Pamela O. Long a quant à elle approfondi ce thème dans "Openness, secrecy, authorship", où elle recense la littérature technique et scientifique au fil des siècles en Europe. Par exemple, elle montre que les ouvrages sur la technologie minière, écrits en Italie ou en Allemagne du sud au 15e-16e siècle avaient comme but principal de "vulgariser" la technologie pour les investisseurs potentiels, autant que de les rassurer sur les compétences des ingénieurs miniers.

La publication de spéculations philosophiques n'est donc pas nouvelle. La publication d'ouvrages techniques non plus. De plus, l'usage de l'imprimerie pour publiciser ses talents se retrouve aussi en Chine, où bien sûr l'imprimerie était beaucoup plus ancienne qu'en Europe. La publication de commentaires sur les classiques du confucianisme servait aux lettrés qui n'avaient pas encore de position officielle. Elle leur assurait aussi un revenu. La publication d'ouvrages techniques était cependant rare en Chine, pour la même raison qu'elle est devenue fréquente en Europe: il n'y avait pas là-bas de concurrence entre états et princes. Ainsi, on ne retrouvait en Chine qu'un bureau d'astronomie, celui de l'empereur. L'État chinois imposait un monopole sur ce domaine, car la constitution du calendrier était la prérogative de l'empereur. Pas par malice, mais pour de simples raisons d'efficacité de gestion. Notre monde moderne a, de même, un calendrier uniformisé, ce qui n'était pas nécessairement le cas en Europe pré-moderne.

Ainsi, lorsqu'on cherche à faire l'histoire de "la science", on se bute inévitablement à la rareté des sources, car tout n'a pas été "publié". La tâche devient plus facile du moment qu'apparaissent les périodiques scientifiques, comme les comptes-rendus de la Société Royale, ou de l'Académie des sciences. Comme il s'agit là d'inventions européennes, toute science faite en dehors de ce cadre ailleurs dans le monde devient dès lors "inexistante".
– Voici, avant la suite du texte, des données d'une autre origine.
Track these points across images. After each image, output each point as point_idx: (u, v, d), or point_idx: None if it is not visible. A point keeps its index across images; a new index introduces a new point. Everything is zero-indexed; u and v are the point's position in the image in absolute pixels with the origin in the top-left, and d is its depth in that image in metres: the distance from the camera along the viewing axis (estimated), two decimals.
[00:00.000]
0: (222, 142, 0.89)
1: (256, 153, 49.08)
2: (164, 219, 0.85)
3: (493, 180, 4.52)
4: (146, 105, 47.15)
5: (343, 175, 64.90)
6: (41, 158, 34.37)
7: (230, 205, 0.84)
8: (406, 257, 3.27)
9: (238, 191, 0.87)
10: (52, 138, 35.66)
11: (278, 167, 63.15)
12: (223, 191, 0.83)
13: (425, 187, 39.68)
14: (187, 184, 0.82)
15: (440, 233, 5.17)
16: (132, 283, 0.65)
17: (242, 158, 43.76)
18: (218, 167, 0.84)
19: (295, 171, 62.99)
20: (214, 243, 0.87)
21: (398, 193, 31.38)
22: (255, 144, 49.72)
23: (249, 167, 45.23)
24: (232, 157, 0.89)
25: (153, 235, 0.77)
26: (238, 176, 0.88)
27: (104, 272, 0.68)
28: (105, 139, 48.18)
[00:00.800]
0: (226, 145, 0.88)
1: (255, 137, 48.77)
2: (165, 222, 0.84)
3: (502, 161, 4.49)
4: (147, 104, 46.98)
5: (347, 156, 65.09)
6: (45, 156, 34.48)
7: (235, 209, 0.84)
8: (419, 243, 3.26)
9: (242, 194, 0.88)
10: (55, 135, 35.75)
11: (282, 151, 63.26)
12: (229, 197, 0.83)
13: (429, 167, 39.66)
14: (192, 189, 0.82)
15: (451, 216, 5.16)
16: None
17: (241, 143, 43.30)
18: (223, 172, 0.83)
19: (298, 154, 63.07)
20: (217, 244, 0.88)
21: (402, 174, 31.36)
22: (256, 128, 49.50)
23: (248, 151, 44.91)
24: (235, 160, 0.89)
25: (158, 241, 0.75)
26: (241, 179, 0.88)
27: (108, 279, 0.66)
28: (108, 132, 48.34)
Par contraste, la technologie, qui se veut "application" plutôt qu' "explication", n'a pas besoin d'être publiée. Ce qui compte, c'est l'artefact, qui tient lieu ici de "publication". L'artisan n'a pas intérêt à révéler ses secrets. à travers les âges, la connaissance technologique s'est transmise de maître à apprenti, bien souvent sans l'usage des mots, par simple imitation. Lorsqu'elle est publiée, la connaissance technologique l'est encore une fois pour des raisons de publicité.

Par moments, il existe donc un flou entre ce qui est explication et ce qui est application. Ce flou devient profond dans le périodes d'effervescence technologique, comme en Angleterre au 18e siècle, où on ne sait plus trop qui est un inventeur et qui est un philosophe. James Watt est au départ un artisan, un fabricant d'instruments. Puis il améliore le moteur à vapeur, et devient un inventeur. Puis il s'interroge sur la nature de l'eau, et on le qualifie de philosophe. Durant cette courte période, l'accès au titre de philosophe devient soudain plus facile... mais dès le 19e siècle, la porte se referme, et la brèche s'agrandit entre les nouveaux philosophes et les inventeurs. Cette brèche existe au sein des individus mêmes. William Thomson (lord Kelvin) est connu comme le père de la thermodynamique, mais il mena parallèlement une carrière lucrative d'inventeur (boussole, ligne télégraphique sous-marine), où ses talents de théoriciens ne lui servaient pas à grand chose.

Aujourd'hui encore, les grands prêtres de "la science" se contentent de "publier". Lorsqu'ils deviennent inventeurs, et fabriquent des artefacts, et surtout si de surcroît ils cessent de "publier", ils s'exposent à être exclus de la prêtrise. Ce fut mon triste cas.